Entries supplied:
[Start of section]

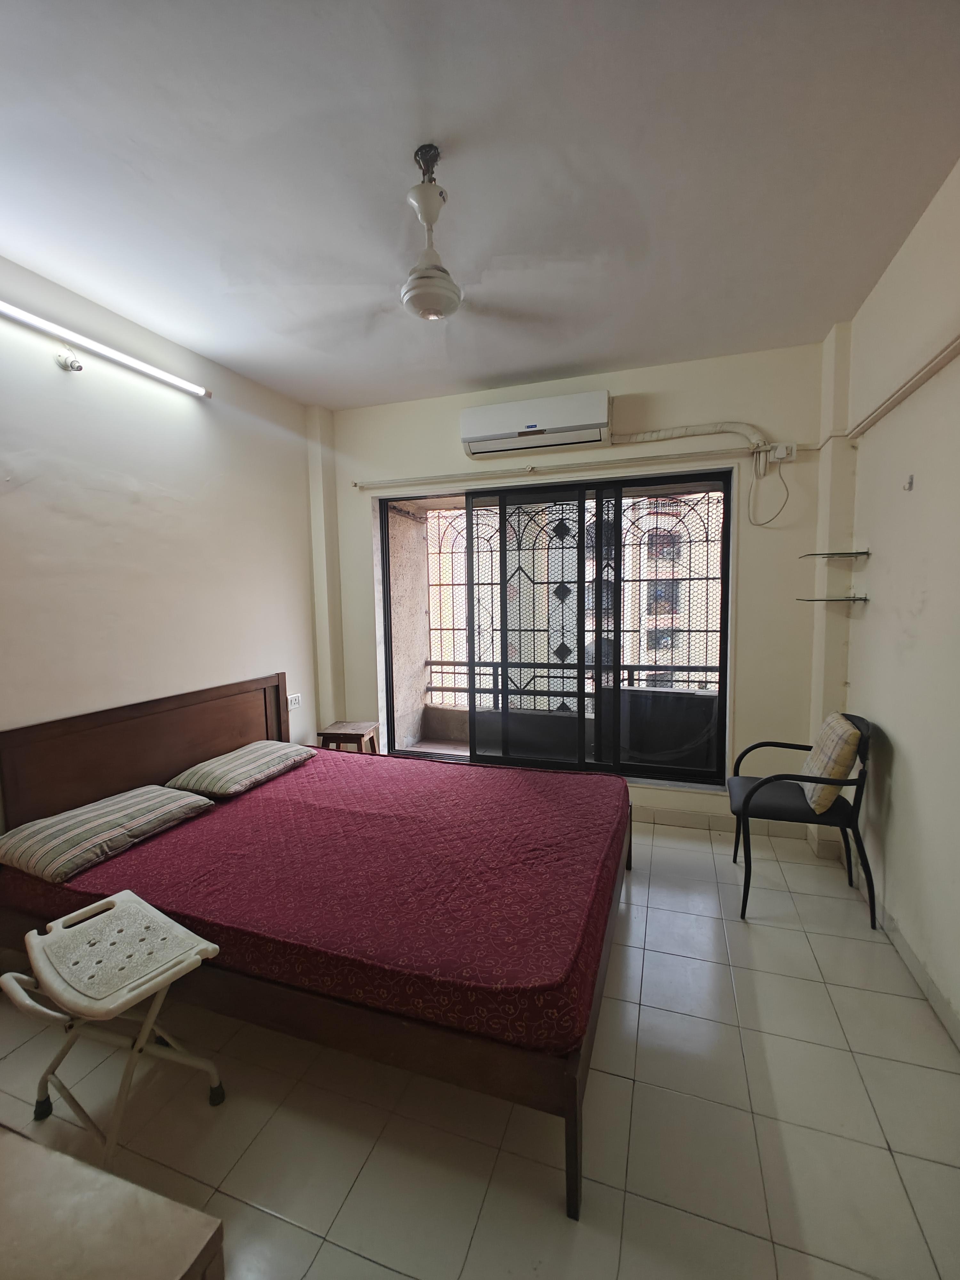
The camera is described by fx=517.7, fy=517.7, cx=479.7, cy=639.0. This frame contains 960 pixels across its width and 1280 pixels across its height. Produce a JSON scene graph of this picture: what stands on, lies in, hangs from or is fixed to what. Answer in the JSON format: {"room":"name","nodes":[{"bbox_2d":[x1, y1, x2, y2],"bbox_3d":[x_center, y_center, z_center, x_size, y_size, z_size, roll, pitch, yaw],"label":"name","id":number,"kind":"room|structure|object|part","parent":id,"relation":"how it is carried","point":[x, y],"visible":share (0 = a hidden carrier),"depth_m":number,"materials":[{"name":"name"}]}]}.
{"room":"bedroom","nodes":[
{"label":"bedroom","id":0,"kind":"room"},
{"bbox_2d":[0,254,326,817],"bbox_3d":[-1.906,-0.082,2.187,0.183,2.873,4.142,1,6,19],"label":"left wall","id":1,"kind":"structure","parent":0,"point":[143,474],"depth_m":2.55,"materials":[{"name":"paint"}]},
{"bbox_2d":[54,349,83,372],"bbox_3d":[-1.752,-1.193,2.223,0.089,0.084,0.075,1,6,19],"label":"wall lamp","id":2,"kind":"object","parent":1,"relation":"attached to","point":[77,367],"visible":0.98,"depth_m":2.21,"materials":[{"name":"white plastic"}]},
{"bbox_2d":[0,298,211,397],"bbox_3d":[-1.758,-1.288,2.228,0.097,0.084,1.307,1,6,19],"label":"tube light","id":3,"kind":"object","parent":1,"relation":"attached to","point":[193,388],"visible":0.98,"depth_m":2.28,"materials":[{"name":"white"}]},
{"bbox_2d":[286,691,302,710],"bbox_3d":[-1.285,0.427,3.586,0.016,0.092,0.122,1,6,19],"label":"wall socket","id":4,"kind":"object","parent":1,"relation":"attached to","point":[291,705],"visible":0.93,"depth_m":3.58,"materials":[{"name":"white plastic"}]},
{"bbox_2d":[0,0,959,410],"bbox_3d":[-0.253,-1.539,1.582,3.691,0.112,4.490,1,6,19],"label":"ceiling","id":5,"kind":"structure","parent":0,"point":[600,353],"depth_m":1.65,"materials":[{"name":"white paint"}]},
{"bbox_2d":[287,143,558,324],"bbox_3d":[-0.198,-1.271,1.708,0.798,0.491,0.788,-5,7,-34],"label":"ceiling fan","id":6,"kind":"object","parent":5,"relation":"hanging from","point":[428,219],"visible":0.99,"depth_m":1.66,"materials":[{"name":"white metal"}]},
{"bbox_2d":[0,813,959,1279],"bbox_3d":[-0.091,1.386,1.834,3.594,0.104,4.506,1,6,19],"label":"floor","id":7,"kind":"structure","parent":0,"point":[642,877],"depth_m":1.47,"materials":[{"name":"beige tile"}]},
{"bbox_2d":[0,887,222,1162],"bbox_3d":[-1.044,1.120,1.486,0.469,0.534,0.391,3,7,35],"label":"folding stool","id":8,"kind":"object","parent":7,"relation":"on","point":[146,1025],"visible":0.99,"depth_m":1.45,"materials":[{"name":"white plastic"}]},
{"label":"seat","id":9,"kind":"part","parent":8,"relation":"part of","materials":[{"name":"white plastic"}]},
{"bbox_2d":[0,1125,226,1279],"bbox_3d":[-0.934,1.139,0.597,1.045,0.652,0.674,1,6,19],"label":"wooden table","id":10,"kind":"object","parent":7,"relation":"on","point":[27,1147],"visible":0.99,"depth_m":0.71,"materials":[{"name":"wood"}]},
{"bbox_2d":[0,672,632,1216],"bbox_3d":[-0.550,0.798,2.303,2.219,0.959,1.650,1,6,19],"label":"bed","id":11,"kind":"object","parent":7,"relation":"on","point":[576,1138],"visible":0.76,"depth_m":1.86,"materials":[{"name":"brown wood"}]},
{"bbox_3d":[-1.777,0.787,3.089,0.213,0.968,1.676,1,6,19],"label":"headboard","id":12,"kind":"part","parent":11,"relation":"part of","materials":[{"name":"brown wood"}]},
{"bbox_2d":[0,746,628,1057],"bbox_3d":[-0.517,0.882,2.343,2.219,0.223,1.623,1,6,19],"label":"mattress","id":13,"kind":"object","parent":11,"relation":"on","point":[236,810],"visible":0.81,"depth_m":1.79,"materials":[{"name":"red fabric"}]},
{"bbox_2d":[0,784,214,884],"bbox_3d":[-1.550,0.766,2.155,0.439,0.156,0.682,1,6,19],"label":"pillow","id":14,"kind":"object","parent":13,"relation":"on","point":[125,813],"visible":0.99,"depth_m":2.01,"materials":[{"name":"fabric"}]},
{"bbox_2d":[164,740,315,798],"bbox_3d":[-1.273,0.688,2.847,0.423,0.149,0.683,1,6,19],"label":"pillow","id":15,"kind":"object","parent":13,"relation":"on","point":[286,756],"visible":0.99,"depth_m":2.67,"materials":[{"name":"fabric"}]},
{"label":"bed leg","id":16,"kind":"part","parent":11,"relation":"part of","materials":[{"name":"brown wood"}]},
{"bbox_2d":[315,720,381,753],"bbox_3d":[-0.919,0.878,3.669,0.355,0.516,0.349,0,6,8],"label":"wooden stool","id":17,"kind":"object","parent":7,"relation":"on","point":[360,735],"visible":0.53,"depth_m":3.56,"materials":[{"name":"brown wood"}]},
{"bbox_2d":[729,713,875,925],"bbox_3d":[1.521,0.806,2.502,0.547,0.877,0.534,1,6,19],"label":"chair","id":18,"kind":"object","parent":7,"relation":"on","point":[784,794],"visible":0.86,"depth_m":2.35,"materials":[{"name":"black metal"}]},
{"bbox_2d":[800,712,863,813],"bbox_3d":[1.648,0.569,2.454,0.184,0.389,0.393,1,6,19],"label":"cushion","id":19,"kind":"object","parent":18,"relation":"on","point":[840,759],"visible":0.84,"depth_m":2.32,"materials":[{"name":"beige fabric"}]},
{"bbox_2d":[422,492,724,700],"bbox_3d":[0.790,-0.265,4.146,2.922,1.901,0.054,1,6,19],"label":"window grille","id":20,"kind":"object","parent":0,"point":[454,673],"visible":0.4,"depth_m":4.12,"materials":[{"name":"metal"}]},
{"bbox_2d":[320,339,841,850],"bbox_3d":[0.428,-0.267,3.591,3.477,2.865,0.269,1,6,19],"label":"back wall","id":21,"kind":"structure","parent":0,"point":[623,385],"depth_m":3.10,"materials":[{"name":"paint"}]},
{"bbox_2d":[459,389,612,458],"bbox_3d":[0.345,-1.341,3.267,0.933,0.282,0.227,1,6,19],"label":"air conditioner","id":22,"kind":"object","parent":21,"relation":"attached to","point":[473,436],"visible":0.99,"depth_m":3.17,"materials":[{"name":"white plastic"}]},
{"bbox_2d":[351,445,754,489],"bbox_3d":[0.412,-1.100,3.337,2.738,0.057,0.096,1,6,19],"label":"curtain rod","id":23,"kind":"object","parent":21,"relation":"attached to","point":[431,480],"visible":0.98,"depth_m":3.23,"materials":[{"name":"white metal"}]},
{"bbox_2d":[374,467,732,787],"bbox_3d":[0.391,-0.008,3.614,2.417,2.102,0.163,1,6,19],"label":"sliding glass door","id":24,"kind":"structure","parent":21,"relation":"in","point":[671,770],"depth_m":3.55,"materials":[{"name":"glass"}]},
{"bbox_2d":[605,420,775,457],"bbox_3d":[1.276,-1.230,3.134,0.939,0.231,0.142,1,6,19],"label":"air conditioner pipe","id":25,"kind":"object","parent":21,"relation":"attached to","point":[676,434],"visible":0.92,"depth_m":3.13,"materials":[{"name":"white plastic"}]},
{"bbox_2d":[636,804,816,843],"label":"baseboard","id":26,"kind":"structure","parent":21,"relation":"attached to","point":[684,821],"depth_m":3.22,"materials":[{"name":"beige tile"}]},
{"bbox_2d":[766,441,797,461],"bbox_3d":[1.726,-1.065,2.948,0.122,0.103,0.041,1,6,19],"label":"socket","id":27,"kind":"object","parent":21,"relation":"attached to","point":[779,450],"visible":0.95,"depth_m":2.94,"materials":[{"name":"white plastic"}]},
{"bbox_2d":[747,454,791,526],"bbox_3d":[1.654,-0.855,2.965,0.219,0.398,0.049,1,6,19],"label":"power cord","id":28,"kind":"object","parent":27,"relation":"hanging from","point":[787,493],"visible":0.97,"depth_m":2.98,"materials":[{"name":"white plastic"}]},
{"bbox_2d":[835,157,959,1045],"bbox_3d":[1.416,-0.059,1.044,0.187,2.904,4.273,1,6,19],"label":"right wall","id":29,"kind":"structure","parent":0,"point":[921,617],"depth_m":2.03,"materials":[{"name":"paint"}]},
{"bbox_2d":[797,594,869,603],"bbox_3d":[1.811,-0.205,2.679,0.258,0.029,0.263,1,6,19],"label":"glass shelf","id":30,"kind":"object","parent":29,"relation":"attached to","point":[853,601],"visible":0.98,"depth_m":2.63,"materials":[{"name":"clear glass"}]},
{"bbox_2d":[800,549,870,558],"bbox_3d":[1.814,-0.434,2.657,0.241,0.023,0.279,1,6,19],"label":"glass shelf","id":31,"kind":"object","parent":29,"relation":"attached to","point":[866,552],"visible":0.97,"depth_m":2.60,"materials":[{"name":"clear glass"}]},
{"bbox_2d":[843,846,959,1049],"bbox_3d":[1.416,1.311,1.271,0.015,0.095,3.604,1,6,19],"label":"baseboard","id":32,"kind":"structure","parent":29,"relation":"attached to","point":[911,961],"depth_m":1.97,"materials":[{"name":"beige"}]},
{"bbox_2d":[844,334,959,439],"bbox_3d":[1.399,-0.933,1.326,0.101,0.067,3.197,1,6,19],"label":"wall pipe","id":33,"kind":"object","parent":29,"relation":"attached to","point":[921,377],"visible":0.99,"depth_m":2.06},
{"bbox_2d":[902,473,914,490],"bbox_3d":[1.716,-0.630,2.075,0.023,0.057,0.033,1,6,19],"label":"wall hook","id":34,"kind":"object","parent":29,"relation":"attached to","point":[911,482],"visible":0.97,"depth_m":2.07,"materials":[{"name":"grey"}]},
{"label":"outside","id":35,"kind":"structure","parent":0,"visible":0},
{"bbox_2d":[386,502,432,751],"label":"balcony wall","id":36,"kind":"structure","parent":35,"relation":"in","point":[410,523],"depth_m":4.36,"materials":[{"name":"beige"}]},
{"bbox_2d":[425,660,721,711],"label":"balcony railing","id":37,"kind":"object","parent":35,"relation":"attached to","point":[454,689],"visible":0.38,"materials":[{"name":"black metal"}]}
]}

[End of section]

Task to complete:
Give every line of the material that includes the string "pipe".

Answer:
{"bbox_2d":[605,420,775,457],"bbox_3d":[1.276,-1.230,3.134,0.939,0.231,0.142,1,6,19],"label":"air conditioner pipe","id":25,"kind":"object","parent":21,"relation":"attached to","point":[676,434],"visible":0.92,"depth_m":3.13,"materials":[{"name":"white plastic"}]},
{"bbox_2d":[844,334,959,439],"bbox_3d":[1.399,-0.933,1.326,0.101,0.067,3.197,1,6,19],"label":"wall pipe","id":33,"kind":"object","parent":29,"relation":"attached to","point":[921,377],"visible":0.99,"depth_m":2.06},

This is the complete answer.